Sie weiß sehr genau, wovon sie spricht. Immerhin gehört sie der Bürgerinitiative Grüner Kiez Pankow an, die seit Jahren – auch mit Unterstützung des BUND Berlin – gegen überdimensionierte und unsensible Nachverdichtungspläne der landeseigenen Wohnungsbaugesellschaft Gesobau im durchgrünten Häuserensemble nahe des Pankower Schlossparks kämpft.

“Seit zwei Monaten stehen die Bauzäune. Aufgestellt wurden die am 4. Oktober. Mit Unterstützung von Polizei und 14 Wachmännern mit zwei Kampfhunden”, beschreibt sie die Lage, seitdem die Gesobau mit den Baumfällungen beginnen wollte. Zunächst stoppte ein Eilantrag des BUND Berlin die Fällungen, zwischenzeitlich hat sich das Bezirksamt Pankow eingeschaltet und die Fällgenehmigungen ausgesetzt. Denn bei den Artenschutzmaßnahmen ist grob geschludert worden. Dem Vernehmen ist zumindest bis Januar der Einsatz von Kettensägen gebannt. Wie es dann weitergeht, ist noch offen. “Die Personalkosten des Wachschutzes liegen bei über 150.000 Euro im Monat”, berichtet Krehl.
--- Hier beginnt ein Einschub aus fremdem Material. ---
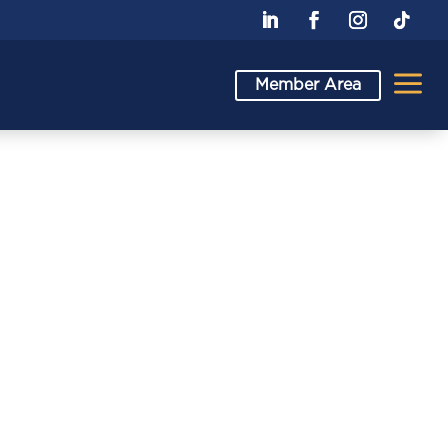
a
Member Area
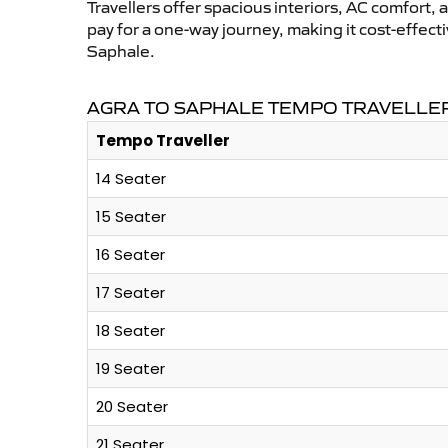
Travellers offer spacious interiors, AC comfort, 
pay for a one-way journey, making it cost-effec
Saphale.
AGRA TO SAPHALE TEMPO TRAVELLER
Tempo Traveller
14 Seater
15 Seater
16 Seater
17 Seater
18 Seater
19 Seater
20 Seater
21 Seater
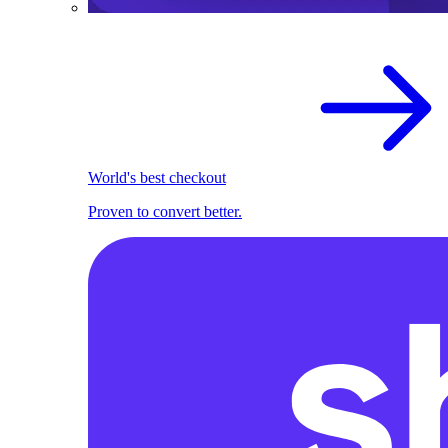
World's best checkout
Proven to convert better.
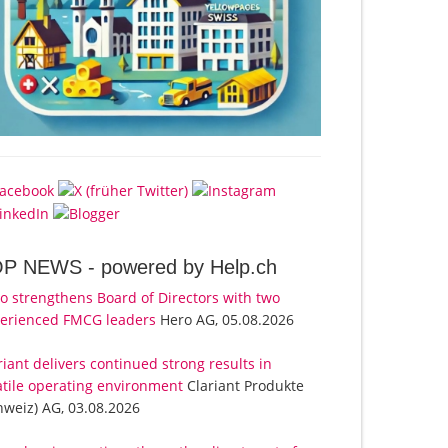
OP NEWS -
powered by Help.ch
o strengthens Board of Directors with two
erienced FMCG leaders
Hero AG, 05.08.2026
riant delivers continued strong results in
atile operating environment
Clariant Produkte
hweiz) AG, 03.08.2026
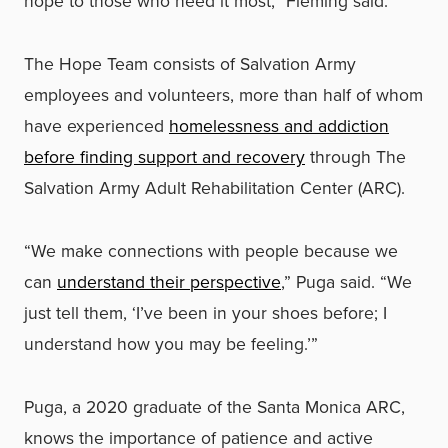
hope to those who need it most,” Fleming said.
The Hope Team consists of Salvation Army
employees and volunteers, more than half of whom
have experienced
homelessness and addiction
before finding support and recovery
through The
Salvation Army Adult Rehabilitation Center (ARC).
“We make connections with people because we
can
understand their perspective
,” Puga said. “We
just tell them, ‘I’ve been in your shoes before; I
understand how you may be feeling.’”
Puga, a 2020 graduate of the Santa Monica ARC,
knows the importance of patience and active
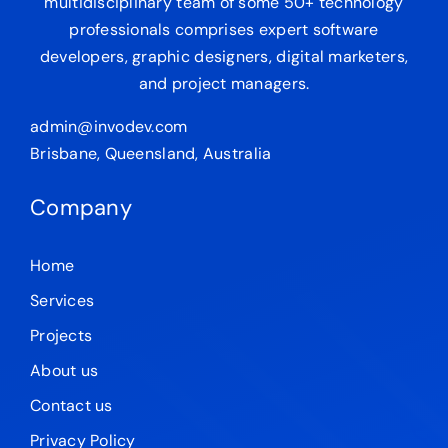
multidisciplinary team of some 50+ technology
professionals comprises expert software
developers, graphic designers, digital marketers,
and project managers.
admin@invodev.com
Brisbane, Queensland, Australia
Company
Home
Services
Projects
About us
Contact us
Privacy Policy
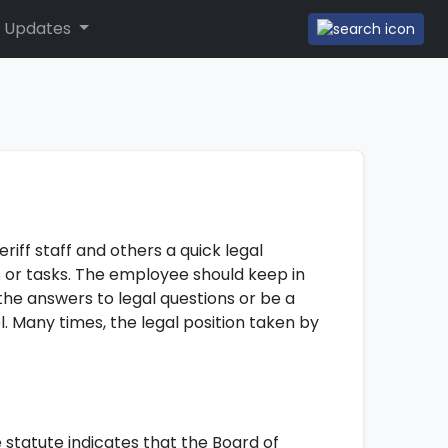
 Updates
iff staff and others a quick legal
nts or tasks. The employee should keep in
 the answers to legal questions or be a
l. Many times, the legal position taken by
e statute indicates that the Board of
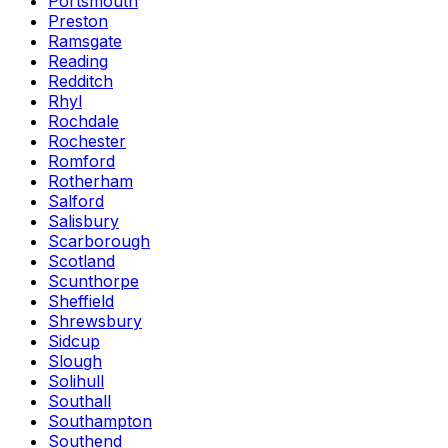
Portsmouth
Preston
Ramsgate
Reading
Redditch
Rhyl
Rochdale
Rochester
Romford
Rotherham
Salford
Salisbury
Scarborough
Scotland
Scunthorpe
Sheffield
Shrewsbury
Sidcup
Slough
Solihull
Southall
Southampton
Southend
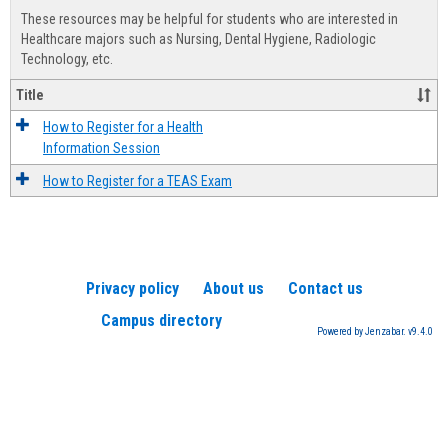
view
view
Healt
These resources may be helpful for students who are interested in
Advis
Healthcare majors such as Nursing, Dental Hygiene, Radiologic
Technology, etc.
Title
How to Register for a Health
Information Session
How to Register for a TEAS Exam
Privacy policy
About us
Contact us
Campus directory
Powered by Jenzabar. v9.4.0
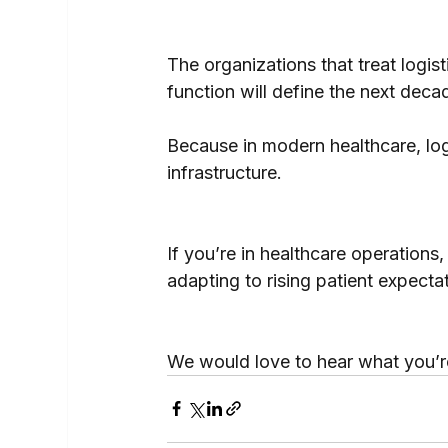
The organizations that treat logist
function will define the next deca
Because in modern healthcare, logist
infrastructure.
If you’re in healthcare operations,
adapting to rising patient expecta
We would love to hear what you’r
Der Fall ist ein Musterbeispiel, wie die Senatsbauverwaltung mit demokratischen Prozessen umgeht. Denn der Protest gegen die bereits seit Längerem existierenden Baupläne der Gesobau hatte bereits dazu geführt, dass der Bezirk Pankow sich entschlossen hatte, ein Bebauungsplanverfahren zu starten, um angesichts der Klimakrise einen vertretbaren Kompromiss zu erzielen. Denn die Anwohnerschaft hatte durchaus Bereitschaft erklärt, eine maßvolle Nachverdichtung zu akzeptieren.

Aber im Januar 2023 holte die Senatsverwaltung die alten Entwürfe wieder aus der Schublade. “Sie wurden umetikettiert als Unterkunft für Geflüchtete und nach Sonderbaurecht genehmigt”, berichtet Britta Krehl. Denn für die Genehmigung ist die Senatsverwaltung direkt verantwortlich. “Damit wurden dieser viereinhalbjährige demokratische Prozess und der Klima-B-Plan, der eben leider noch nicht festgesetzt und damit noch nicht rechtskräftig ist, vom Tisch gewischt”, sagt die Aktivistin.
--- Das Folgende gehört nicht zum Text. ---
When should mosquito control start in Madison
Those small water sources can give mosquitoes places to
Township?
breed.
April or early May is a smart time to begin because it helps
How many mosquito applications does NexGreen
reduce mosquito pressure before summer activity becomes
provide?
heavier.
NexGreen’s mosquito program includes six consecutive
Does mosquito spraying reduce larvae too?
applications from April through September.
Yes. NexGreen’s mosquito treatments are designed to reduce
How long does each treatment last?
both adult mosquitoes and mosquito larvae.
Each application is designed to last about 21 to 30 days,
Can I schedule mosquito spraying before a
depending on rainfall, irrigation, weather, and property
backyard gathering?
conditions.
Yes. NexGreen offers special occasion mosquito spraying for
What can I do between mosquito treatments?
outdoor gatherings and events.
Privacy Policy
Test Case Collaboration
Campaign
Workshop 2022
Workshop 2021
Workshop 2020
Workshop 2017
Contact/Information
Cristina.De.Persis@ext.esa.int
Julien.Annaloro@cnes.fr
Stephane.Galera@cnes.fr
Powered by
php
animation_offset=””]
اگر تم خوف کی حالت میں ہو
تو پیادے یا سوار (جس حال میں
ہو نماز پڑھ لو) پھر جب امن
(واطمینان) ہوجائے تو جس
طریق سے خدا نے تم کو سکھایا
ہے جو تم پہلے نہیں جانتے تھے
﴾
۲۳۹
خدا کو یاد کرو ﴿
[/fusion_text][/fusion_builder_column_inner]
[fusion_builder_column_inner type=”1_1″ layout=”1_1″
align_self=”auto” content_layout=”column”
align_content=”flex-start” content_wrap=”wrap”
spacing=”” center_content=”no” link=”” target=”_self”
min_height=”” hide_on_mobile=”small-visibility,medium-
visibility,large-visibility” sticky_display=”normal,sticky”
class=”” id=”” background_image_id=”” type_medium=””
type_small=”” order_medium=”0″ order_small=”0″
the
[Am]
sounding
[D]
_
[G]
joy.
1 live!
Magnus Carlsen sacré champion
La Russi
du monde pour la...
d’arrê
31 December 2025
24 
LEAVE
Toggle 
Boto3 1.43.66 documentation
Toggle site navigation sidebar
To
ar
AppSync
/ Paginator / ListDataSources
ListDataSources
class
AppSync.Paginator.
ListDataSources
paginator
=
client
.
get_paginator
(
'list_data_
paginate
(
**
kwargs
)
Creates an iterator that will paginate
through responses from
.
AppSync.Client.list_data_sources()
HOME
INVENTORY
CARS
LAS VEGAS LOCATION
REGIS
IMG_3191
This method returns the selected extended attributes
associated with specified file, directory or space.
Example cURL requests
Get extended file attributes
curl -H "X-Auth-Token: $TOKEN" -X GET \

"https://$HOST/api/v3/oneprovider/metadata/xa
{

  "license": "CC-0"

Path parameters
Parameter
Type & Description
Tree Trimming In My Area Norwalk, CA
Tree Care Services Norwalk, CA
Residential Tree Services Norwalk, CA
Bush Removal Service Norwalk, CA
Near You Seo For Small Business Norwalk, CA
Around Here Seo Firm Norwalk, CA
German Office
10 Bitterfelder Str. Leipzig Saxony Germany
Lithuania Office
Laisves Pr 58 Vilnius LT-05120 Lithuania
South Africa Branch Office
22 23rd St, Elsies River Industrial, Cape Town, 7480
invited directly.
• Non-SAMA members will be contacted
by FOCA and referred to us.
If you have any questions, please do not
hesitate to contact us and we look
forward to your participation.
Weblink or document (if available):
Der Fall aus Pankow ist eines von zahllosen Beispielen, wo sich heftiger Widerstand gegen Nachverdichtungspläne regt. Stadtweit 39 Initiativen haben sich zum Berliner Bündnis nachhaltige Stadtentwicklung (BBNS) zusammengeschlossen. 30 davon aus dem Ostteil der Stadt und neun aus dem Westteil. Das hängt damit zusammen, dass nach der Wende ganz Ost-Berlin zum “unbeplanten Innenbereich” erklärt worden ist. Somit sind Genehmigung nach dem Lückenschluss-Paragrafen 34 des Baugesetzbuches möglich. Nur zwei der Initiativen wenden sich gegen private Projekte, beim Rest handelt es sich um Pläne landeseigener Wohnungsbaugesellschaften.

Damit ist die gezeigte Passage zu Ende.